━━━ Text block
A Four-dimensional Model of Risk Assessment and Intervention (1986)
In Dale Farran and James McKinney, eds. Risk in Intellectual and Psychosocial Development. Academic Press, 1986, pp. 273-286. Much of what had been written about the concept of risk was based on concepts of assessment and intervention that were, I argued, problematic because the two concepts are usually discussed independently, and each is usually viewed unidimensionally. The assessment of any sort of developmental risk and the availability of interventions to reduce it are two dimensions of the same problem. Furthermore, the concept of developmental risk, as something that can be identified and ameliorated, involves not merely developmental psychology but economics, history, sociology, and politics.
Consilience -- No (1998)
In The Atlantic, June 1998 in response to E.O. Wilson's article "Back from Chaos." Although this Archive doesn't include other letters and published responses, I place this one here because with the exception of a couple of sentences in The Mental and Social Life of Babies, this is the only place I stated what is, for me, a deeply important principle:
Edward O. Wilson's erudite essay brilliantly disposes of postmodernism, and indeed all anthropocentric, ideology-driven anti-science. His presentation of "consilience," however, is dangerously misleading. Wilson defines it as "the linking of facts and fact-based theory across disciplines to create a common groundwork of explanation," and regards it as the Enlightenment's most promising contribution to human understanding. Au contraire. The promise of science is its unity of method and its community of discipline -- not any convenient unity of principles across domains of natural reality. The entomologist reasons in the same disciplined way, and submits her data and conclusions to the same collegial scrutiny, as the etymologist. So do the astrophysicist, the botanist, and the geologist. However, the conceit that their work should converge upon common truths and common processes -- God's grand natural design -- is precisely what has led so many of those who think they already know those truths to find them confirmed in nature. Too many flimsy theories are buttressed by logically fallacious, selective analogizing across disciplines.
━━━━━━
━━━ Records supplied
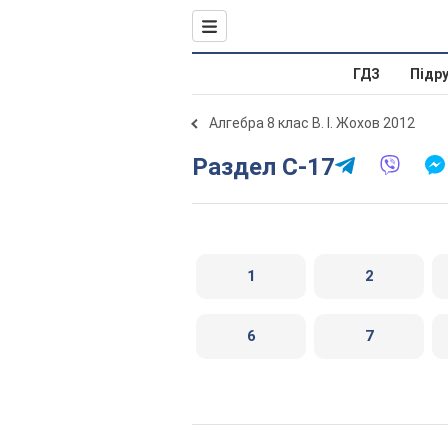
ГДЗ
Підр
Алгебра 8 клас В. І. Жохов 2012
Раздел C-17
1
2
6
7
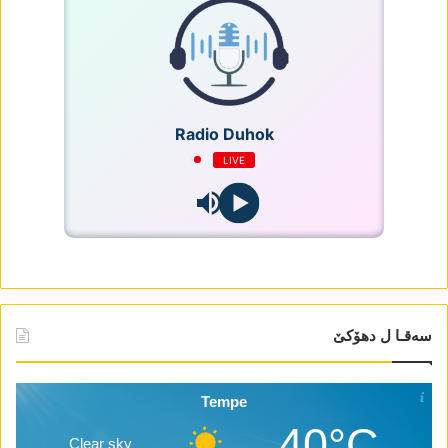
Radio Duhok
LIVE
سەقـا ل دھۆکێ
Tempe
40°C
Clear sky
━━━━━━
━━━ Records supplied
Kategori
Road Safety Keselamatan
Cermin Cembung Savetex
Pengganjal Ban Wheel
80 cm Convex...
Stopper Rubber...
━━━━━━
* Instruction 1: Please rewrite the paragraph of the archive entries that begins "In Dale Farran and James McKinney, eds." as a short bulleted list, keeping its main facts.
* Instruction 2: In the archive entries, what does the letter on consilience name as the promise of science?

* Task output 1:
- Published in Risk in Intellectual and Psychosocial Development, edited by Dale Farran and James McKinney (Academic Press, 1986), pp. 273-286.
- Argues that earlier writing on risk was problematic: it usually treated assessment and intervention separately and viewed each unidimensionally.
- Holds that assessing developmental risk and having interventions to reduce it are two dimensions of the same problem.
- Holds that developmental risk, as something identifiable and ameliorable, involves developmental psychology as well as economics, history, sociology, and politics.

* Task output 2: Its unity of method and its community of discipline.